This is bad news for those GATA antagonists who love to
mock us as "conspiracy" kooks. Three years of evidence
developed by the GATA camp clearly reveals that the New
York Fed (formerly under the direction of Peter
Fisher), and the ESF, under the guidance of the
treasury secretary, have conspired to rig the gold
market. Now, Andrew locates acknowledgement from the
U.S. Treasury's own web site that the New York Fed and
ESF coordinate their activity in the gold market.

Andrew has some more. "Officialdom" will talk the talk
until we in the GATA camp zero in on the defining
questions. Then they go silent. It is always the same
drill -- whether it is the IMF, U.S. Treasury, BIS, or
the U.S. Mint. The latest stonewall emanates from
Italy's central bank, again courtesy of Andrew Hepburn:

* * *

To: Francesco Columba, Bank of Italy, December 21

Subject: Italian Gold Reserves

Mr. Columba:

Thank you very much for your reply. Having read the
publications you cited, I could not find an explanation
of how much gold remains in the Bank of Italy's vaults
and how much is out on swap, loan, or deposit. Can you
provide me with that information, or does the Bank of
Italy have a policy of not disclosing the amount of
gold receivables?

On another note, on Page 51 of "Money and Credit
Aggregates of the Euro Area: the Italian Components,"
an explanation of an account code reads as follows:

"S003675M -- AVERAGE LIQUIDITY DATA -- NET ASSETS IN
GOLD AND FOREIGN CURRENCY

Net gold and foreign currency claims on non-euro-area
residents.

First of all, on what countries or foreign
institutions does the Bank of Italy have gold
claims? Secondly, how much of the aforementioned
claims are on gold, and how much relates to foreign
exchange?

Thank you very much for your continued assistance.

Most sincerely,
Andrew Hepburn

Mr. Hepburn:

The publicly available data on gold are the one you
cite.

For the second question, you can look at Table 1,
ETAM0050 of the same supplement.

Best regards,

Francesco Columba
Bank of Italy

Mr. Columba:

Thank you once again for answering my questions in a
prompt manner. I do have one last question for the
time being that I was wondering if you could answer.
Can the Bank of Italy confirm or deny that it has
engaged in a gold swap (or any gold transactions,
for that matter) with either the U.S. Exchange
Stabilization Fund, the Federal Reserve, or the U.S.
Treasury?

Best regards,
Andrew Hepburn

Mr. Hepburn:

I have nothing to say about it and I invite you to
look at Bank of Italy's web site for any other
question.

Best regards,
Francesco Columba

* * *

GATA is going to make a concerted effort to garner more
support from Germany, Austria, and Switzerland. Cafe
member Bob List would like to help and sent the
following prior to my leaving for the Christmas
holiday:

* * *

Bill,

I know your time to handle inmails is valuable. Yet
if you can dedicate a minute or two on the
following, it might serve our common purpose.

I keep trying to spread the GATA's gold message on
various message boards. (For example, Clearstation:
if you find time to look up today's Clearstation
Community messages from "TUBAMET" and from
"montagne" under the Durban Deep symbol DROOY, you
will notice the shortcomings of my "Austrian
English.")

** Problem **
Write out everything in the text on GATA and the gold market from "For the second" down to "you could answer.", word for word.

** Raw data **
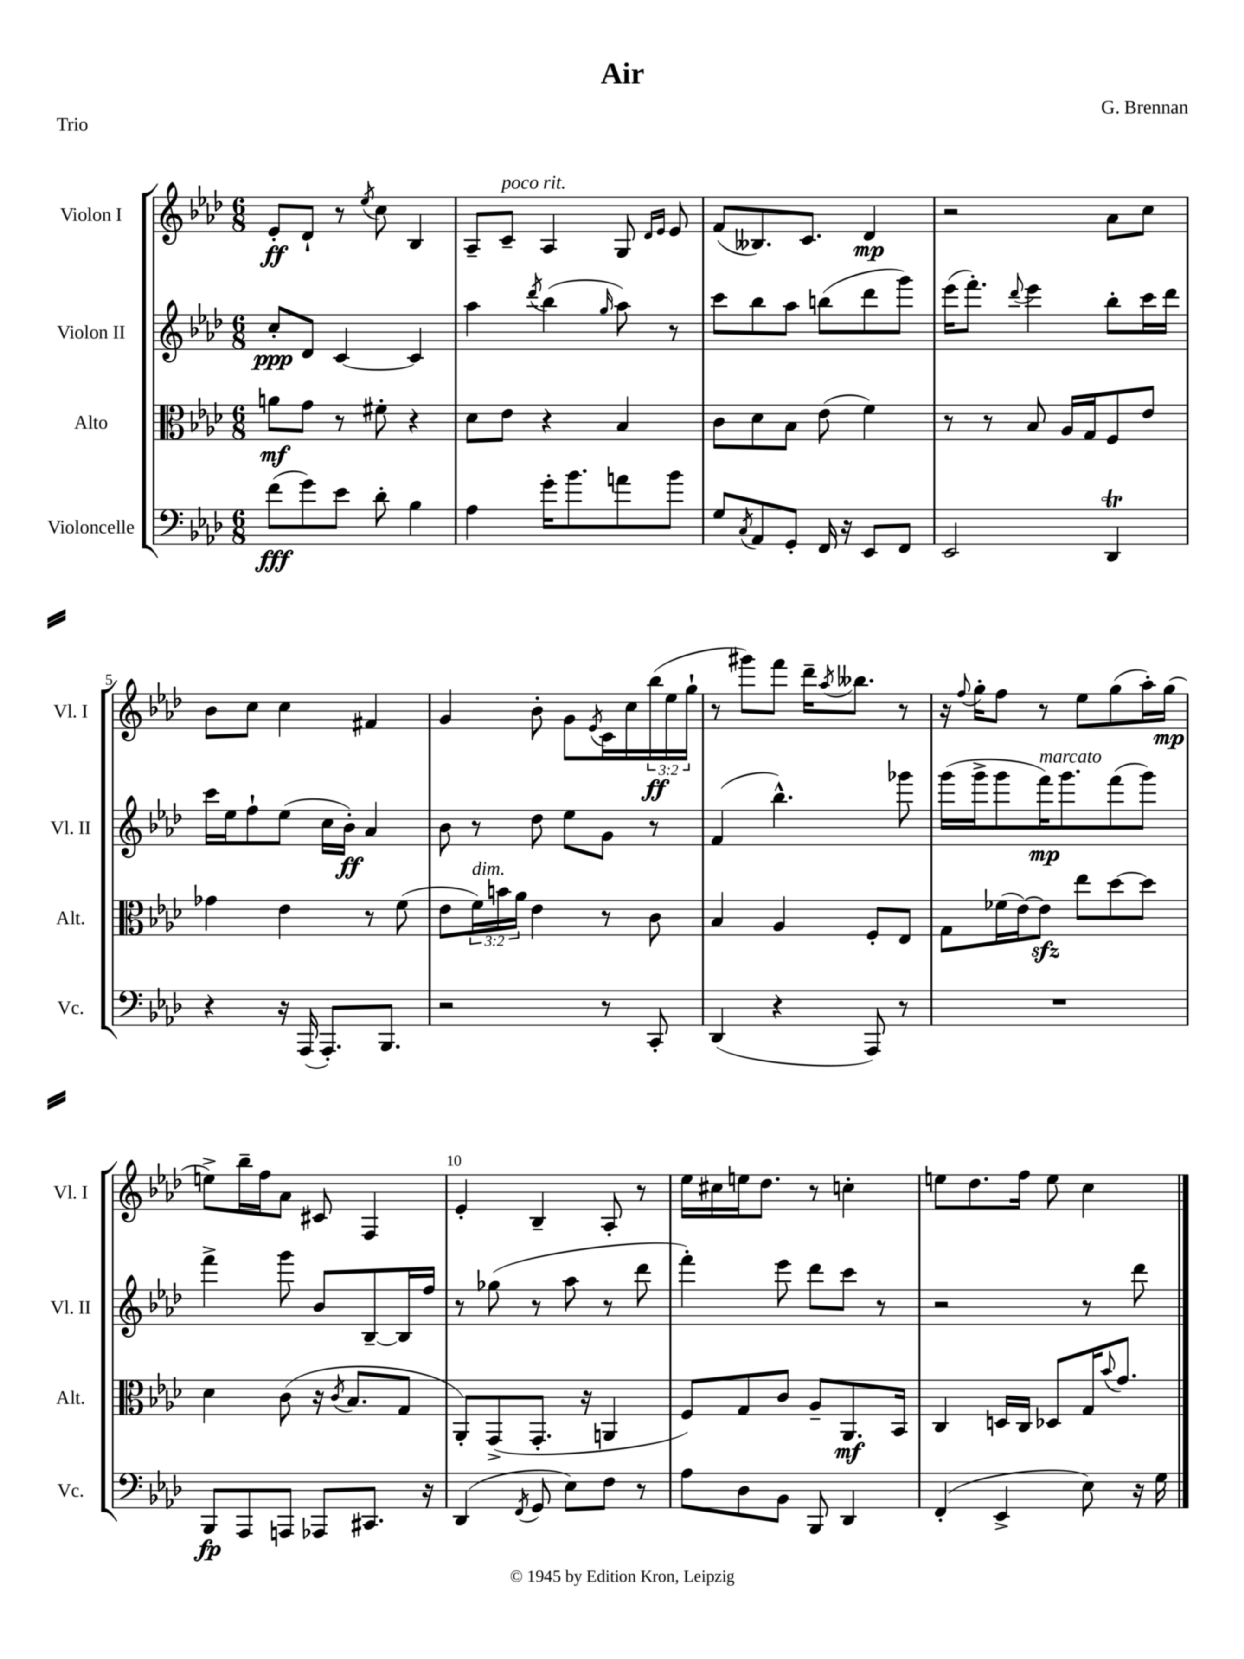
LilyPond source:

** Solution for this task **
For the second question, you can look at Table 1,
ETAM0050 of the same supplement.

Best regards,

Francesco Columba
Bank of Italy

Mr. Columba:

Thank you once again for answering my questions in a
prompt manner. I do have one last question for the
time being that I was wondering if you could answer.